Ayant pénétré dans l’atrium, Pie II [21] s’arrêta pour regarder la statue de saint Pierre qui se dresse devant le vestibule de l’église, et il lui sembla voir la statue pleurer de joie pour l’arrivée de son frère. Il eut lui-même les larmes aux yeux en pensant à la rencontre et à l’embrassade des deux frères qui ne s’étaient pas vus depuis si longtemps. On arriva à l’autel majeur, non sans effort car la foule était tellement dense que c’est tout juste s’il elle s’écartait devant la garde. […] C’est là que fut déposé le précieux chef sacré de saint André, et tous les prélats et les nobles présents s’approchèrent pour y déposer un baiser [22]

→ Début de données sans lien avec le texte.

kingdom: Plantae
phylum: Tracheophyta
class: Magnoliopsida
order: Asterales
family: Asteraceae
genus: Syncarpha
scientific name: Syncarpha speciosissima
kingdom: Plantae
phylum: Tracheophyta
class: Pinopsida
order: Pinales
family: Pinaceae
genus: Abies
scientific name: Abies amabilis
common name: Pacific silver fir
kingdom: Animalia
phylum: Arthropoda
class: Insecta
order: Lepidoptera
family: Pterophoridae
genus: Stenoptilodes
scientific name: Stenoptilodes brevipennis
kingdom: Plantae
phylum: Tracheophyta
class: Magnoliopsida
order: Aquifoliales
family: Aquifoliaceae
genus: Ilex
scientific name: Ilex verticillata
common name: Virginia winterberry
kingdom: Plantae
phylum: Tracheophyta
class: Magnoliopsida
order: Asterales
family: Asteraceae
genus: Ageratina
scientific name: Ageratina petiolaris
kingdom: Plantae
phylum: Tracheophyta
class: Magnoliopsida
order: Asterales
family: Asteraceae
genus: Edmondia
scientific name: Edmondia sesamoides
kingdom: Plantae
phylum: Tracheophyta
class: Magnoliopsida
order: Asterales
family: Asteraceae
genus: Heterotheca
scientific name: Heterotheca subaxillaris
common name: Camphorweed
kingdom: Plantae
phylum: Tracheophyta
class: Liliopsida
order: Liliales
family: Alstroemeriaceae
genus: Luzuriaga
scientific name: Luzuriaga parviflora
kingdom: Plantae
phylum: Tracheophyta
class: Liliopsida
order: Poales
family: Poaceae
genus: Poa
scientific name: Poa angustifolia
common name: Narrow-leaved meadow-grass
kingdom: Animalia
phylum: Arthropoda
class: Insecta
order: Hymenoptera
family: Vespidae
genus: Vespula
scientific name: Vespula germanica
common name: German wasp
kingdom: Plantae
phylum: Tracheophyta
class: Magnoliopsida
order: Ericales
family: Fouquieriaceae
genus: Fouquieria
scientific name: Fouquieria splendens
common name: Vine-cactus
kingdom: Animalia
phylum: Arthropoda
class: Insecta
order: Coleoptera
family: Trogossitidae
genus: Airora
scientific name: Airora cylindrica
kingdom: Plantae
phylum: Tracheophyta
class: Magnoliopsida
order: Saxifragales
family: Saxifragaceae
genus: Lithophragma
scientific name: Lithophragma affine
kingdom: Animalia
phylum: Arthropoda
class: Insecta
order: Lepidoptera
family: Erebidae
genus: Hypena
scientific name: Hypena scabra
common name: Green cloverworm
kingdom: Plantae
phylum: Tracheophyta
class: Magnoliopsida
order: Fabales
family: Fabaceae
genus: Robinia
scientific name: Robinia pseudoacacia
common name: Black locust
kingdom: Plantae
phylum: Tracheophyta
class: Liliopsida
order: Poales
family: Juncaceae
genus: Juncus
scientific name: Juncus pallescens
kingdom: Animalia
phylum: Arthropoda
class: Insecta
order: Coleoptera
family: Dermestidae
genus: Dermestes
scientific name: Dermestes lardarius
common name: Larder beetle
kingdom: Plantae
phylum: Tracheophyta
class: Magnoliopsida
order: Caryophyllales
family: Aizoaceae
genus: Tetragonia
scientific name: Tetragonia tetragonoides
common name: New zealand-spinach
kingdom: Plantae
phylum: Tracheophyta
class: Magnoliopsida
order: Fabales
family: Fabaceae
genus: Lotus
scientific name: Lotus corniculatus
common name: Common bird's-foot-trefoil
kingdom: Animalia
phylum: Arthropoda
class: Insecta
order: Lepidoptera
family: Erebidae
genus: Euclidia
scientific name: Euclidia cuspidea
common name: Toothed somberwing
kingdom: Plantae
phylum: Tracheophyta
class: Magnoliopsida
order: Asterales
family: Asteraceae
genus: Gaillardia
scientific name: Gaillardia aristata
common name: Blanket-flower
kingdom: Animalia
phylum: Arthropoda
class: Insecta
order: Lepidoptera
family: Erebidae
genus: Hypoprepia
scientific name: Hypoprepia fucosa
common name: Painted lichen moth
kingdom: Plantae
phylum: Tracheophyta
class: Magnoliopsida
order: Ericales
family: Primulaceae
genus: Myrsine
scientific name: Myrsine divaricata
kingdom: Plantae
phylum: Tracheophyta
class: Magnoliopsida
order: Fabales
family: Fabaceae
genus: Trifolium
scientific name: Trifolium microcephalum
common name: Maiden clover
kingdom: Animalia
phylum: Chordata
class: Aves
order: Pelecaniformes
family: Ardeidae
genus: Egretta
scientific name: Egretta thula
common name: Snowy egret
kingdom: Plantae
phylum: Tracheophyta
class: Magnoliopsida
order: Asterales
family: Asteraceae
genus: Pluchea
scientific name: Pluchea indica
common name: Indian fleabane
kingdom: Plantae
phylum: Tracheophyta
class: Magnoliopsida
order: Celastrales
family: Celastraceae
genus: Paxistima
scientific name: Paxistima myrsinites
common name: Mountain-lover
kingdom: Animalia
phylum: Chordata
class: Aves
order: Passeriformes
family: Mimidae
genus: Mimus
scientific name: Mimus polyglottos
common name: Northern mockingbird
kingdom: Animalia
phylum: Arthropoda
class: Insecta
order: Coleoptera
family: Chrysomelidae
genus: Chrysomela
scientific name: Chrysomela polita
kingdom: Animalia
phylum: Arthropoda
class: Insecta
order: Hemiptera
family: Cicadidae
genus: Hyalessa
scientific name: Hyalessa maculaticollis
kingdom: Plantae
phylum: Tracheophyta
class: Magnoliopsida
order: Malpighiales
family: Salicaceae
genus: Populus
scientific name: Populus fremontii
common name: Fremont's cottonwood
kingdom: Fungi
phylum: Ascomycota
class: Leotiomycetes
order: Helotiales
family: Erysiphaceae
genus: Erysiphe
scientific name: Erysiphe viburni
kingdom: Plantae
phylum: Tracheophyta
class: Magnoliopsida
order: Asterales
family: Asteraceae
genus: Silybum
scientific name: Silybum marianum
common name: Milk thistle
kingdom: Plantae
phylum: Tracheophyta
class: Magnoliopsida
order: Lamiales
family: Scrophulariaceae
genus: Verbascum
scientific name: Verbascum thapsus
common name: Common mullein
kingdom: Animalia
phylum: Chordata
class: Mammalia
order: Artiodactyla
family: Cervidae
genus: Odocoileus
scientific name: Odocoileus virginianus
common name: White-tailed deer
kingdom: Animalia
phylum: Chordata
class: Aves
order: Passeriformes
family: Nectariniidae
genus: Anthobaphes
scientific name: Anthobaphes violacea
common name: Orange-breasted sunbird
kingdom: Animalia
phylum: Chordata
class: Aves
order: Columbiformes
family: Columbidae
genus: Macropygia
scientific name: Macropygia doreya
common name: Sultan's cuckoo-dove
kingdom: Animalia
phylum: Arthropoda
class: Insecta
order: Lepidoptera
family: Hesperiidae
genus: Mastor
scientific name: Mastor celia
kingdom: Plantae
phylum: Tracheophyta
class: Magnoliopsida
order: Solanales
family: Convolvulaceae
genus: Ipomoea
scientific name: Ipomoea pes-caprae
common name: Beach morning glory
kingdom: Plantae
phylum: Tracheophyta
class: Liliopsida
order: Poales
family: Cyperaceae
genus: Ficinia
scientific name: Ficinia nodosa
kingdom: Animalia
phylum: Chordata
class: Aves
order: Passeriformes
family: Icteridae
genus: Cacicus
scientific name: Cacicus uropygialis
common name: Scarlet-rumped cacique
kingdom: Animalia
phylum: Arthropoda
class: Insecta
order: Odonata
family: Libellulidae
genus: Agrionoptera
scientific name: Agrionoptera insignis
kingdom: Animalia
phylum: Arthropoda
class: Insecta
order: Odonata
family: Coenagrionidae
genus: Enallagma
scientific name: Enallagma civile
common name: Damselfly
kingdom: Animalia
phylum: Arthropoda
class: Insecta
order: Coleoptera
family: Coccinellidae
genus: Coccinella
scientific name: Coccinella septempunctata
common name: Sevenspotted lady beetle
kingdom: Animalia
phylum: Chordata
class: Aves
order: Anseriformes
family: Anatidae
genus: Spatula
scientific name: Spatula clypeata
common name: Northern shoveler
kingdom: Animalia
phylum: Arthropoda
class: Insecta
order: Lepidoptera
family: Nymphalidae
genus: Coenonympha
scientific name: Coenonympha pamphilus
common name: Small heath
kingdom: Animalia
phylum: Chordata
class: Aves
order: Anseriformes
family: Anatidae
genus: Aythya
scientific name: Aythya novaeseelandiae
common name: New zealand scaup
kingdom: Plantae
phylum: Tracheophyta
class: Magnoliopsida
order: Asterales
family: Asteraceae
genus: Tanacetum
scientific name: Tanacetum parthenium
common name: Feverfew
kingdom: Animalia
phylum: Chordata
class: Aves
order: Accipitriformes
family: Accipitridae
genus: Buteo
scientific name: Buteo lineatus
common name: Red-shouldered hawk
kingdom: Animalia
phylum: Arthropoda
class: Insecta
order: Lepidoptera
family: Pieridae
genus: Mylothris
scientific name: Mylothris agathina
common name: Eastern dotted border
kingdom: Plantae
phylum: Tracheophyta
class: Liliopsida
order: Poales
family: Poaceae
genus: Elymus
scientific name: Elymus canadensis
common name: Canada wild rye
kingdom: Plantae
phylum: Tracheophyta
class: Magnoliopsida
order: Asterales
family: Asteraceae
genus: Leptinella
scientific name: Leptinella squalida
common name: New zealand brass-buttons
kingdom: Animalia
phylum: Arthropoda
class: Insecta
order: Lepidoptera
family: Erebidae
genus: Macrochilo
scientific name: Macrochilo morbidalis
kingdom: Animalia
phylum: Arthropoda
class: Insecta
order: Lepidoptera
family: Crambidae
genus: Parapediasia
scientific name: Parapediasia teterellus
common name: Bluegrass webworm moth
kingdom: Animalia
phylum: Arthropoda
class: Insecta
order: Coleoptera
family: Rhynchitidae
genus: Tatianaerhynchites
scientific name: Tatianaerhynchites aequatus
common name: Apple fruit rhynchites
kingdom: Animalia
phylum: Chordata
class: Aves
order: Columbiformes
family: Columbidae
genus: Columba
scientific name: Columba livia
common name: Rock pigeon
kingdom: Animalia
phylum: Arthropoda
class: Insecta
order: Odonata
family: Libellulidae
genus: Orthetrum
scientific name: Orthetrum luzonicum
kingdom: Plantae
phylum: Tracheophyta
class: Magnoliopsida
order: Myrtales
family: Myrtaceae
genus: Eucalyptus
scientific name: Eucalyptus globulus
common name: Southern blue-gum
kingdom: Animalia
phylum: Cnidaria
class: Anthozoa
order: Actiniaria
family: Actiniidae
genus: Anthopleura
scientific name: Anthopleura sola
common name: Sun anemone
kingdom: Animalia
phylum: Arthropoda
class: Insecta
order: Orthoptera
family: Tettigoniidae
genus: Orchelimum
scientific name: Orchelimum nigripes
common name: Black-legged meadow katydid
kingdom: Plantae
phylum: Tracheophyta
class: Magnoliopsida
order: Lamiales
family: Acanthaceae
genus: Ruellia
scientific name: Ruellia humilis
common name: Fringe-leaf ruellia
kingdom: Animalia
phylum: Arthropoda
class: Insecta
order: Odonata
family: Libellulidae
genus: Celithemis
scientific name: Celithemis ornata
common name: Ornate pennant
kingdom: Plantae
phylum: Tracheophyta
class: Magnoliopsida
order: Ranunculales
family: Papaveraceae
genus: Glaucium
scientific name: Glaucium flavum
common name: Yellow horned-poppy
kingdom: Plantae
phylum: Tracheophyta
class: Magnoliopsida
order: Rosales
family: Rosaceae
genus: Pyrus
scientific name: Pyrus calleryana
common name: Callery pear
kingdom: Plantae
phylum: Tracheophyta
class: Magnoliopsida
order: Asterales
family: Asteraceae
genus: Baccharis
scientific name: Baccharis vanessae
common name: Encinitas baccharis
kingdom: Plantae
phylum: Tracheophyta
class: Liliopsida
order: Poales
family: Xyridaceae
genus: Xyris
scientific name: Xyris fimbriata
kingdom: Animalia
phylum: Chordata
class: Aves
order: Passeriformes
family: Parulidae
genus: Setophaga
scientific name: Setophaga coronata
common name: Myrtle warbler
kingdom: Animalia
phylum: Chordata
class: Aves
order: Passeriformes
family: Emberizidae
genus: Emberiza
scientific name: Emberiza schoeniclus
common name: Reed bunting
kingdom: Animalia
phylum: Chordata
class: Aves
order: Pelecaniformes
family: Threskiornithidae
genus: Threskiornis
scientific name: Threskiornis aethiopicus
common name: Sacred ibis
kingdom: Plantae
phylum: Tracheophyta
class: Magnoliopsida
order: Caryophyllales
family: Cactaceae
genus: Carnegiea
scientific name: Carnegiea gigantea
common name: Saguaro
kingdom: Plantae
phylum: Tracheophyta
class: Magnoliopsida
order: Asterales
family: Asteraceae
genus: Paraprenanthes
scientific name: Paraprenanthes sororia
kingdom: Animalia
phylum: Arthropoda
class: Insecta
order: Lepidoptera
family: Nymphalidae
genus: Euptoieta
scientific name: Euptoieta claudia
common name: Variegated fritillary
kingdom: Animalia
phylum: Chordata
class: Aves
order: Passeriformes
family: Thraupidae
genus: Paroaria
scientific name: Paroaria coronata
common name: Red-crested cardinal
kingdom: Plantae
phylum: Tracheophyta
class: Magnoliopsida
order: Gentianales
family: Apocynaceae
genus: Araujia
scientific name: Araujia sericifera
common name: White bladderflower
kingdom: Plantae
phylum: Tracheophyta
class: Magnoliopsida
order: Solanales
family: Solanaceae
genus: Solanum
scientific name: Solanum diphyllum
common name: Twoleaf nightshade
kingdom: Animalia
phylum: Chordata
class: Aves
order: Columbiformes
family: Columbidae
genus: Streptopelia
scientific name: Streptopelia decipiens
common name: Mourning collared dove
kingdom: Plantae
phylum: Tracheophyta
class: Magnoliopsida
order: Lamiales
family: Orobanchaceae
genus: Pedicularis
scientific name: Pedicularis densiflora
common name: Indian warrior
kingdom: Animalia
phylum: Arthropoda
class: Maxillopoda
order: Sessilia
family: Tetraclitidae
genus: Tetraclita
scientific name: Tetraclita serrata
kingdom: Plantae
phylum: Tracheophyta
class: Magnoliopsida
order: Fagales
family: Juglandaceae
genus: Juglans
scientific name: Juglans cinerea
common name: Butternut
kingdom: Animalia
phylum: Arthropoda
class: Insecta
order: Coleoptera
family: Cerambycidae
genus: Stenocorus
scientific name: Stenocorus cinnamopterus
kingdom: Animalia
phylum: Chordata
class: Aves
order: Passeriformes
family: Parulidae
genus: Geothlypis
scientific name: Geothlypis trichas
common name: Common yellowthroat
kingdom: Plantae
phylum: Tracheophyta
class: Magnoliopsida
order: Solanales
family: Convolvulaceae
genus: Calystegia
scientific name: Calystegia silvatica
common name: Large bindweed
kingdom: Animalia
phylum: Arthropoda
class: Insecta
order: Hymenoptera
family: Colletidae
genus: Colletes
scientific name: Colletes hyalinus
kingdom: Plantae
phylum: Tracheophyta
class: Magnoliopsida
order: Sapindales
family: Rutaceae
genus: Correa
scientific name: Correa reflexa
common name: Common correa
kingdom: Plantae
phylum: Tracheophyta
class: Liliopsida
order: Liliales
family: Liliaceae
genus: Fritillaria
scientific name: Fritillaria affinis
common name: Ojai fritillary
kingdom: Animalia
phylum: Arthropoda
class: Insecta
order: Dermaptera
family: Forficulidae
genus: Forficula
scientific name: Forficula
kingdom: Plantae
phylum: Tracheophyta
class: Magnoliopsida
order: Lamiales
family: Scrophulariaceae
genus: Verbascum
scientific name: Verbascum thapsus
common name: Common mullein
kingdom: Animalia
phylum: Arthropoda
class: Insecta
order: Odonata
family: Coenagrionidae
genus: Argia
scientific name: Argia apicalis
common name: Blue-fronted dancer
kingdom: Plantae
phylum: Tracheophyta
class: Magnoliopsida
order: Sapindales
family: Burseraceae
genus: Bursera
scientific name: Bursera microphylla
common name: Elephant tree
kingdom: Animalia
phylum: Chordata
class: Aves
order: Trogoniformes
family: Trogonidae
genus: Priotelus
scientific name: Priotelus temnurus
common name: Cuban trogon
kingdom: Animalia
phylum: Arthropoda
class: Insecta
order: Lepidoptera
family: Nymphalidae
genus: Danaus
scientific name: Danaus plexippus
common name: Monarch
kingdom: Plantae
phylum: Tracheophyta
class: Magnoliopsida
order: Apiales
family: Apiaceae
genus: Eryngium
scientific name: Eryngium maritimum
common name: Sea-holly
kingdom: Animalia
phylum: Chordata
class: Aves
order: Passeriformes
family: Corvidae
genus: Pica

Le cardinal Bessarion, se tenant près de l’autel et regardant tantôt d’un côté le chef sacré de l’apôtre, tantôt de l’autre le pontife, prononça, à son tour, un discours plein de zèle :

Voici ton frère, ô très saint Pierre, Prince des apôtres, […] Vous n’ignorez pas le motif de sa venue. Toutefois, pour la faire connaître non pas à vous, mais aux chrétiens, s’il en est parmi eux qui l’ignorent encore, voici ce qu’il dit : « Me voici, ô Pierre, je suis ton frère André. Lorsque je fus envoyé, d’abord auprès du Sauveur puis, de par ta volonté, pour prêcher l’Évangile, j’allai répandant de-ci et de-là, la vérité de l’Évangile en Achaïe, région du Péloponnèse habitée par un grand nombre d’hommes connus pour leur noblesse et leur savoir, et réussis à y faire abandonner le culte des idoles pour la convertir tout entière à la vénération du vrai Dieu. Mais quand le peuple mahométan – misérable et tragique événement – commença à suivre la parole d’un Antéchrist, fils du diable, Mahomet, et conquit d’abord les autres régions de la Grèce et de l’Orient avant, et plus récemment, de soumettre aussi cruellement l’Achaïe, la convertissant à un culte impie, je dus, obéissant ainsi à un signe divin, quitter ce lieu et échapper aux mains des impies. Je me réfugie maintenant près de toi, désigné par Dieu pasteur universel du troupeau du Christ, comme dans le plus sûr des ports. « Maintenant, que feras-tu ? Demeureras-tu inerte ou hésitant face aux Turcs impies, ennemis jurés de la très sainte croix de notre salut, contre ces barbares qui écartèlent cruellement les membres du Christ et qui couvrent continuellement son nom d’injures et de blasphèmes ? Endureras-tu ceci ? Toléreras-tu qu’ils sévissent ainsi impunément ? Tu as maintenant un successeur qui, entre autres vertus, porte dans son cœur cette inquiétude suprême, ce grand désir de venger, par une juste punition, le sang chrétien innocent qui a cruellement été versé ». Il continua ainsi : « C’est donc à toi, souverain pontife Pie, que j’adresse ma prière, c’est toi que j’implore pour que tout ce que j’ai demandé à mon frère, tu l’exécutes et tu le mènes à bien, toi qui occupes son siège avec mérite et qui lui succèdes dignement dans le pontificat. Renforce chaque jour la volonté que tu as nourrie jusqu’à présent de venger le sang chrétien [23]. »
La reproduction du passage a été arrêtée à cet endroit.